Excerpted text:
Anne announces she is going to marry Alan Ervin. The small telepathic community is scared because they feel this could threaten their safety. They also feel that marrying a person who cannot communicate in think-shapes would be like marrying a person with a disability: she will never be able to be as connected to Alan as she would to one of her own. Michael is especially opposed to their union, and argues strongly against it. However, Anne decides to go ahead with her plan to marry Alan. She blocks out the rest of the group and refuses to answer them at all.

David confides in Uncle Axel about the issue with Anne. He is also concerned about how this could affect the secret. However, he also shares that he believes women in love are not reasonable, and thus Anne will sacrifice anything to be with Alan. Sooner or later, he worries, she may accidentally or purposely reveal her secret to him. Uncle Axel suggests that one way of solving the problem would be to kill Anne, but David is opposed to the idea, because of the closeness he and the others feel with Anne due to their ability to think together.

David and Rosalind’s relationship has progressed, and they occasionally meet privately to make love. However, their families still do not get along, so they know that they cannot get married at this time. David’s father has taken his feud with Angus Morton to new heights, and both men kept a strict watch over each other’s crops and stock and report any offenses.

Dataset entries:
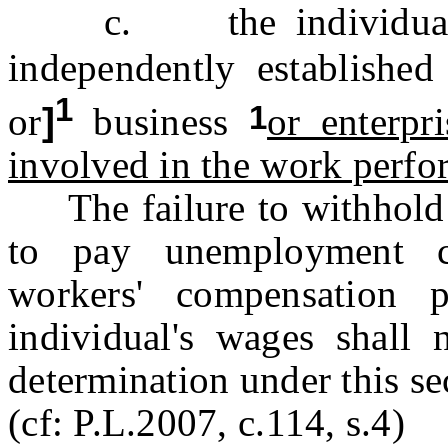
c. the individual is
independently establishe
1
1
or
]
business
or enterpri
involved in the work perf
The failure to withhold f
to pay unemployment co
workers' compensation 
individual's wages shall
determination under this se
(cf: P.L.2007, c.114, s.4)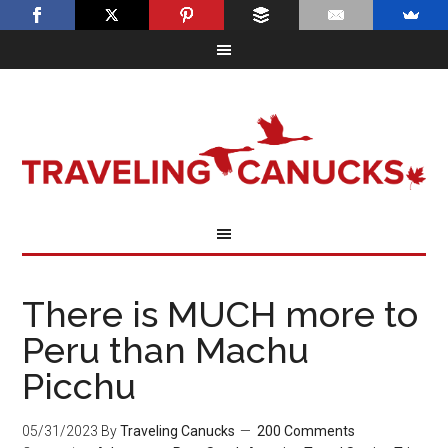
There is MUCH more to
Peru than Machu
Picchu
05/31/2023
By
Traveling Canucks
200 Comments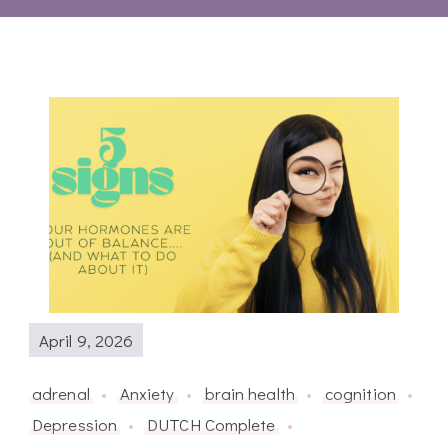
April 9, 2026
adrenal
Anxiety
brain health
cognition
Depression
DUTCH Complete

Tasks to perform:
**A.** Reproduce the plot summary above word for word, from "David and Rosalind’s" up to and including "report any offenses.".
**B.** List every character the plot summary names.

Task-by-task results:
**A.**
David and Rosalind’s relationship has progressed, and they occasionally meet privately to make love. However, their families still do not get along, so they know that they cannot get married at this time. David’s father has taken his feud with Angus Morton to new heights, and both men kept a strict watch over each other’s crops and stock and report any offenses.

**B.**
Anne
Alan Ervin
Michael
David
Uncle Axel
Rosalind
Angus Morton